Fired Saints cheerleader files complaint alleging discrimination against women
Bailey Davis says she was fired for violating rules that apply only to cheerleaders, which equates to discrimination vs. women
Former New Orleans Saints cheerleader Bailey Davis has filed a complaint with the Equal Employment Opportunity Commission alleging that the Saints have two sets of rules for their employees -- one for women and one for men.
Per the New York Times, Davis posted a photograph to her private Instagram account wearing a one-piece swimsuit, after which Saints officials accused her, over her protests, of breaking rules that prohibit cheerleaders from appearing nude, seminude or in lingerie. The Saints additionally accused Davis of attending a party with Saints players, another regulation she denies violating.

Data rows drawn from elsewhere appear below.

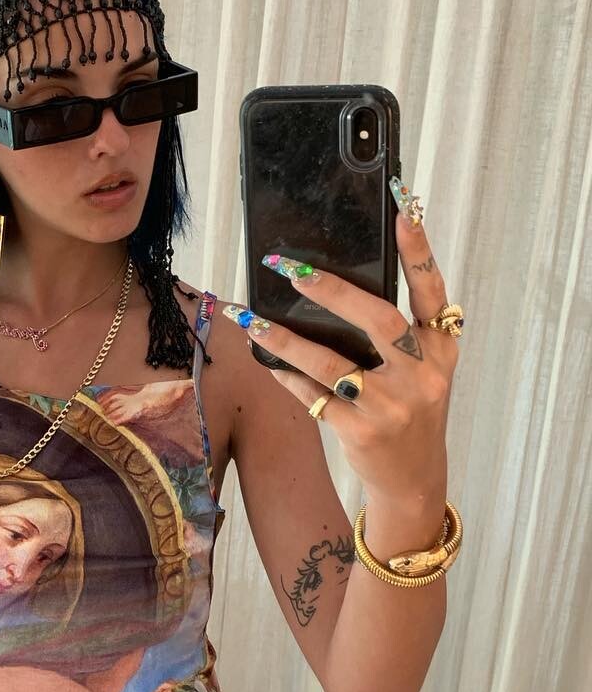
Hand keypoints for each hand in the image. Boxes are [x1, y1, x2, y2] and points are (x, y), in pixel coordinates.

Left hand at [229, 187, 457, 504]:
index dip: (419, 251)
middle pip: (377, 320)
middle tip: (291, 269)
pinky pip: (313, 395)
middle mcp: (422, 375)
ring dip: (284, 338)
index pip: (432, 291)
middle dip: (331, 291)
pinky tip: (267, 361)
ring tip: (251, 319)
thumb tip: (333, 292)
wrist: (413, 481)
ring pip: (330, 362)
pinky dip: (287, 376)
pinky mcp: (361, 431)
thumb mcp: (420, 373)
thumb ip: (397, 337)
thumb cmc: (409, 414)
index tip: (403, 210)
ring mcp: (392, 406)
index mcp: (440, 351)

Davis also informed Saints officials that she was contacted by players on social media, after which the cheerleaders were told to block players from following them on social media, and to switch their social media settings from public to private. (By contrast, Saints players are not required to block cheerleaders from their accounts or make their settings private.)
Davis was eventually fired after what she claims were three trouble-free seasons.

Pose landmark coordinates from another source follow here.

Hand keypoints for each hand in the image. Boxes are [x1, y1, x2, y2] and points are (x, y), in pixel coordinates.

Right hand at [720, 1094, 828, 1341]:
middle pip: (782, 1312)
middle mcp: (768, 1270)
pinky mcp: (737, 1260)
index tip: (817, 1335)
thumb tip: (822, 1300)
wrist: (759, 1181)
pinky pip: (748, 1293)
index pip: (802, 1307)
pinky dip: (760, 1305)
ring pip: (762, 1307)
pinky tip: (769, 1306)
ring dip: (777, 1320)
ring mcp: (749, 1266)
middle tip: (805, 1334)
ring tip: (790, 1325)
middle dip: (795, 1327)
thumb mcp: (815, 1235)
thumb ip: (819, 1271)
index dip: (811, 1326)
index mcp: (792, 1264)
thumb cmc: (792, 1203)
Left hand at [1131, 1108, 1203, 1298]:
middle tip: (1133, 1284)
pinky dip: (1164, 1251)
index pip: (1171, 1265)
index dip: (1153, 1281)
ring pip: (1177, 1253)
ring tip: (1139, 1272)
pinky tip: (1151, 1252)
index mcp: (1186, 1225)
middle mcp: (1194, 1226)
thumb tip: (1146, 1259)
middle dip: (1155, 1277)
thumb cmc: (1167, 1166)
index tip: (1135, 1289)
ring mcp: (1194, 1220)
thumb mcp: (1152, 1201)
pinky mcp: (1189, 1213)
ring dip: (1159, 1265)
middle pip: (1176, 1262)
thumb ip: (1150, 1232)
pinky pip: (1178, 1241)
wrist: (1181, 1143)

Her complaint states that the team's rules regarding its cheerleaders reflect outdated views of women. "If the cheerleaders can't contact the players, then the players shouldn't be able to contact the cheerleaders," Davis' lawyer Sara Blackwell told the paper. "The antiquated stereotype of women needing to hide for their own protection is not permitted in America and certainly not in the workplace."
According to the Saints' handbook for cheerleaders, as well as internal emails and text messages reviewed by The New York Times and interviews with Davis, the Saints have an anti-fraternization policy that requires cheerleaders to avoid contact with players, in person or online, even though players are not penalized for pursuing such engagement with cheerleaders. The cheerleaders must block players from following them on social media and cannot post photos of themselves in Saints gear, denying them the chance to market themselves. The players are not required to do any of these things.
Cheerleaders are told not to dine in the same restaurant as players, or speak to them in any detail. If a Saints cheerleader enters a restaurant and a player is already there, she must leave. If a cheerleader is in a restaurant and a player arrives afterward, she must leave. There are nearly 2,000 players in the N.F.L., and many of them use pseudonyms on social media. Cheerleaders must find a way to block each one, while players have no limits on who can follow them.
The team says its rules are designed to protect cheerleaders from players preying on them. But it puts the onus on the women to fend off the men.
Leslie A. Lanusse, a lawyer representing the Saints in the complaint, issued the following statement to the Times: "The Saints organization strives to treat all employees fairly, including Ms. Davis. At the appropriate time and in the appropriate forum, the Saints will defend the organization's policies and workplace rules. For now, it is sufficient to say that Ms. Davis was not subjected to discrimination because of her gender."